As an intern for the Education, Income Management, and Labor (EIML) Division of the OMB, Pauline Alvarado (G’20) assists the Higher Education team in their work to perform policy, program management, and regulatory analyses related to the Department of Education. She swears it’s less stuffy than it sounds. “In the Education Branch, everyone is intelligent, very purposeful with how they communicate and approach an issue while having a delightful sense of humor. It’s nice to be a part of a team with such great rapport!” Outside the office, Pauline discusses comfort found in one of her oldest passions, and just how important connections are in DC (especially for her portable fan).
What areas of public policy interest you?
My interest in the minutiae of implementing policy and managing programs was cultivated at the Council of State Governments Justice Center.

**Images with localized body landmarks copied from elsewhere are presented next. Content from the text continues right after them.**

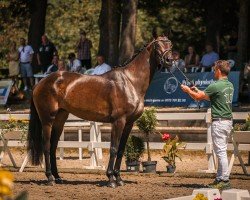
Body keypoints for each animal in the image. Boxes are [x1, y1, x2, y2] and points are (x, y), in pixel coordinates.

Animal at [26, 35, 172, 188]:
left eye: (171, 45)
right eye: (158, 46)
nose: (169, 60)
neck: (130, 81)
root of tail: (40, 83)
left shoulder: (129, 123)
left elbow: (121, 149)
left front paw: (119, 178)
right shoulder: (118, 121)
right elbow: (113, 148)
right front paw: (111, 179)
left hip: (60, 120)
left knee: (53, 147)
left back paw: (57, 177)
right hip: (47, 120)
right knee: (46, 146)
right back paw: (49, 178)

I worked to optimize the operational efforts of the 26-state Justice Reinvestment Program, a data-driven approach to improve public safety, reduce corrections and related criminal justice spending. There, I noticed the importance of strategic fiscal planning and establishing program metrics in the enactment of a legislation. I chose to spend my summer at OMB to challenge myself in not only learning the nuances of a new issue area (higher education finance) but how data and evidence are used in the decision-making process within the agency.
What is the first thing you do when you get to the office every morning?
I usually go through my emails and figure out what is cresting at the moment whether it be the Labor, Health and Human Services, and Education Subcommittee mark up on Appropriations Bill, FY2019 or the status of regulatory rulemaking related to higher education such as gainful employment and postsecondary institution accreditation. Then, I touch base with the Program Examiners regarding any immediate assistance or upcoming scheduled meetings that I can attend. Some ongoing projects include enhancing the fiscal oversight capability of the team through the usage of government-wide database tools and legislative analysis of higher education bills proposed by Congress related to the Higher Education Act.
What does a typical day in DC look like for you?
Of course, the day is spent in the office during regular business hours. After work, I usually take a dance class around the corner from my apartment in Columbia Heights. I’ve done about fifteen years of training in ballet so having a place to go that’s familiar has been a great comfort. As a plus, it’s great to support small business that are run by people of color. The dance studio was initially founded to provide equal access to ballet and the arts.
Have there been any surprises regarding living and working as an intern in DC?
Networking. Is. Everything.
Wharton PPI organizes small, intimate dinners with Penn alum to foster fruitful discussion and relationship building with current students. From our conversations, a common theme I picked up is that DC is a small town. Various anecdotes demonstrate that one day, an intern may end up being the director of an organization or be the key person to give approval to move a budget proposal to Congress.
Name one object that you brought with you to DC that reflects your personality.
I brought a handheld mini electric fan. My mom came back from the Philippines and told me, “This is going to change your life.” It reflects my personality because it’s useful, it gets the job done, it helps people feel comfortable, but it’s compact like me (I’m 4’11”). I feel a little ridiculous walking around with it, but I love it. This summer, I beat the heat across the country taking this wonderful gadget with me from Miami up to Boston and all the way to San Francisco.
In 30 years, what will you remember about living and working in DC?
A deep respect for career public servants. No matter the administration, they keep the government running. Folks at OMB develop, review, and advise on the preparation of formal documents, such as the Budget, State of the Union messages, and Executive Orders. It’s been a pleasure to be around professionals who demonstrate deep dedication to their work and the country. I take with me a discipline that include careful analysis of policy and programs in consideration of key stakeholders, data, evidence, and pragmatism.